I love to sleep, but there have been times in my life where I have hated nighttime. I find myself entering one of those seasons again.
When my kids were infants I dreaded going to sleep. I felt like I watched them so closely all day long and then the night came and they just slept there unsupervised for hours. Something could happen to them while I was sleeping - I can't go to bed! The other part of my dread came from the fact that when I actually went to bed after the eleven o'clock-ish feeding, I knew that it was only a matter of a few hours and I would be up again - and I would be SO tired. Repeat the same scenario a couple of hours later. Months with a newborn are the most exhausting of your life.
I hate the night when my kids are sick. Why is it that sickness seems so much worse in the dark? When I am up at night with a sick kid the fear and worry just tends to overwhelm me. I find myself second guessing decisions and playing worst case scenarios over and over in my head. I try to talk myself down by thinking that in a few short hours it will be morning and if he is still acting like this, I can call the pediatrician and get him seen. So far I have not had to make any early morning drives to the ER. Thankfully, my kids are not sick very often. (I better not have just jinxed myself by writing that!)
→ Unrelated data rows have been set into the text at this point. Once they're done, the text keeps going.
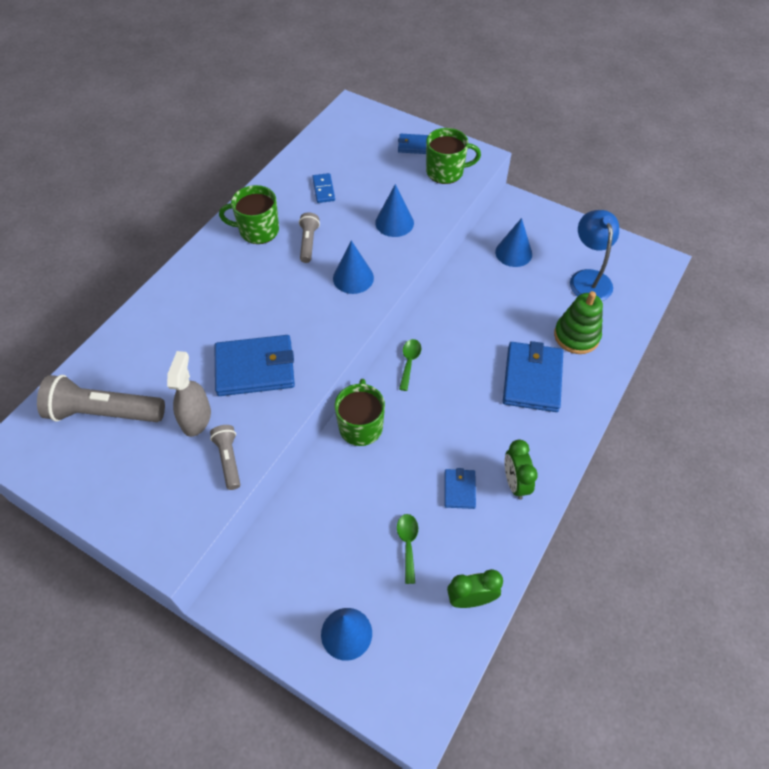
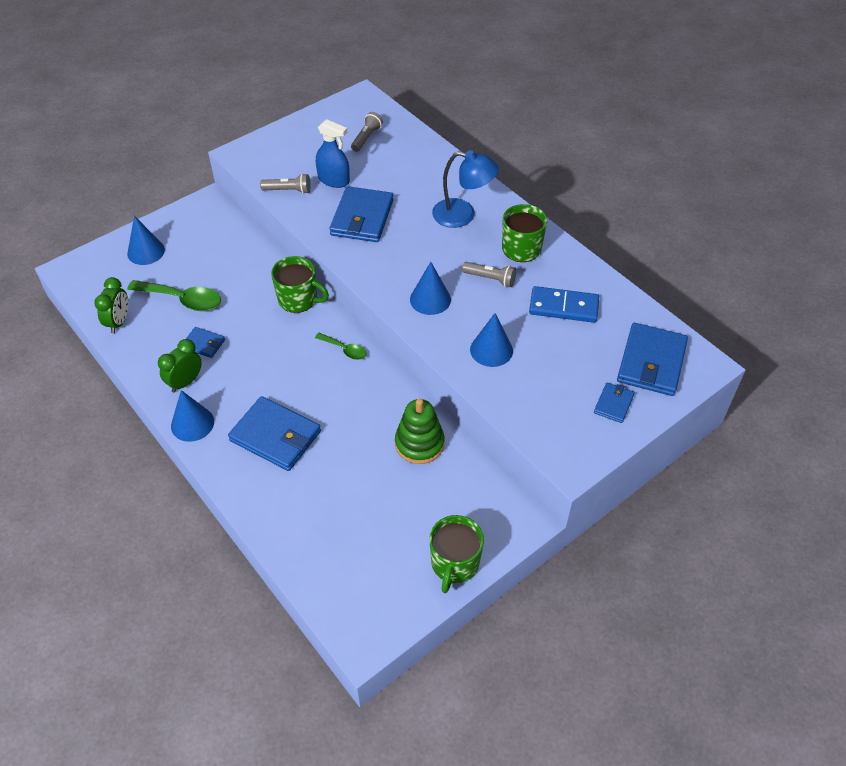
camera: 110 degrees right, 5 degrees down
(104, 412) = (366, 138): grey flashlight -> grey flashlight, size x0.54
(196, 418) = (333, 180): grey spray bottle -> blue spray bottle
(323, 189) = (563, 307): blue domino -> blue domino, size x1.64
(362, 133) = (651, 362): none -> blue wallet
(408, 544) = (183, 300): green spoon -> green spoon, size x1.77
(446, 172) = (556, 419): green mug -> green mug (454, 563)
(513, 253) = (443, 486): blue cone -> blue cone (192, 423)
(515, 483) = (185, 382): green clock -> green clock turned 60 degrees counterclockwise
(576, 336) = (303, 496): green stacking toy -> green stacking toy (419, 443)
(588, 278) = (373, 545): blue lamp -> blue lamp (463, 215)

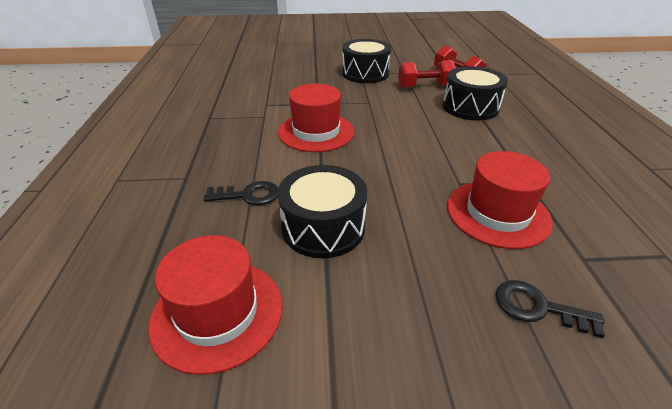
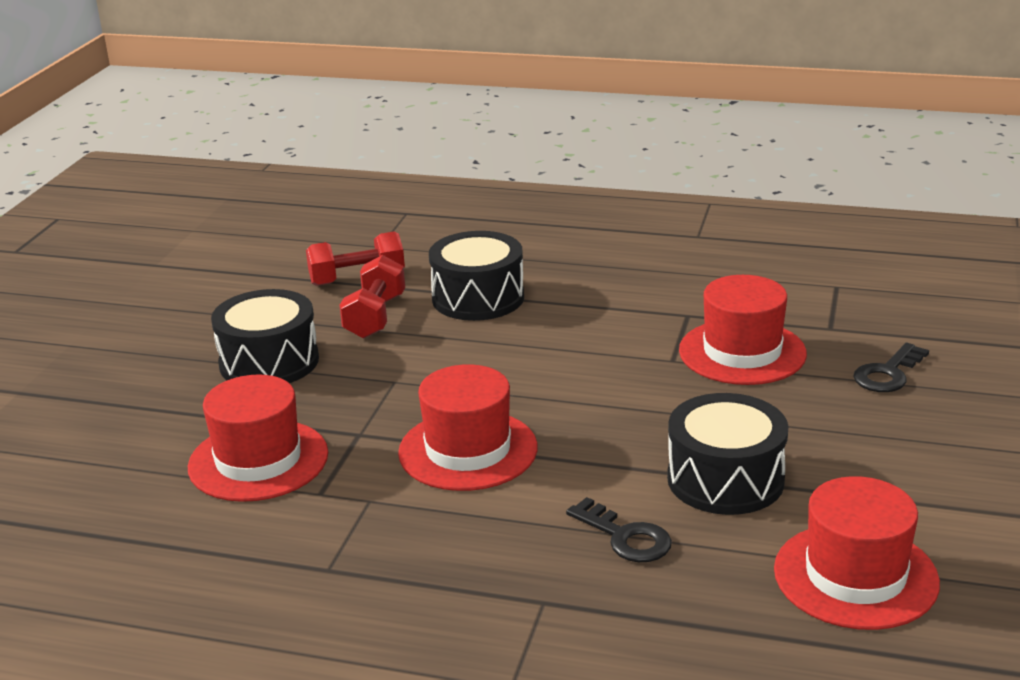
camera: 70 degrees left, 10 degrees down
(248, 195) = (625, 537): black key -> black key turned 120 degrees clockwise
(286, 87) = (258, 460): none -> red hat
I didn't sleep at all last night. Thus begins the new season of night time fear. Evan came into our room at about 12:30am saying that he didn't really feel good. He said every time he coughed it hurt his throat and his stomach. He wanted to sleep with us, which for him means lay down for a half hour or so and then he tells me he wants to go back in his own bed. Last night he never asked to go back and I don't think I would have let him if he did. The remnants of his cold and his normal heavy sleeping/snoring patterns made for a night filled with bouts of sleep apnea. (Or what I am guessing is sleep apnea). I don't think there is a sound that has ever caused me so much fear as listening to him breath and stop breathing while he sleeps. I am aware of the sound (believe me) because Trent suffers from it too. I have suspected that Evan has it because of sleeping with him in the past - but it was never as bad as last night. At least that I know of. The odds of him having apnea are in his favor: he is an extremely heavy sleeper and he has larger than normal tonsils. He was so tired this morning. I don't know how he could sleep at all with the coughing on top of the deep jarring gasps of air he kept taking to get back into a normal breathing pattern. At one point I just layed there staring at him, he just couldn't seem to get enough breath or something. I started to panic thinking that maybe this is one of those times that you read about, one of the times where you think "Why didn't they take him to the hospital?" I was about ready to throw some jeans on and drive him to the ER, but then my head was messing with me telling me that I couldn't get there fast enough. I should call the ambulance. My friend is an ER nurse and she always tells me to not hesitate to call an ambulance if a kid is really sick - they see enough people riding in on ambulances with nothing but a sore toe. As the battle raged in my head, his breathing evened out and turned normal sounding. It was scary. Like I said, I didn't sleep at all last night.
I talked to his Dr. last spring about what to do about the apnea. He didn't seem very concerned about it at the time, but told me that if I convinced Trent to do a sleep study, I could call him and he would order one for Evan as well. I told Trent this morning that a sleep study is in his near future. He agreed. He didn't sleep well either. So that is where we are going from here. I don't know what kinds of things they do to alleviate the apnea. He may have to get his tonsils out to help clear the passage. I would not look forward to that, but if it helped him breathe better - I guess it would have to be done.
That is where I am today - back to dreading the night time.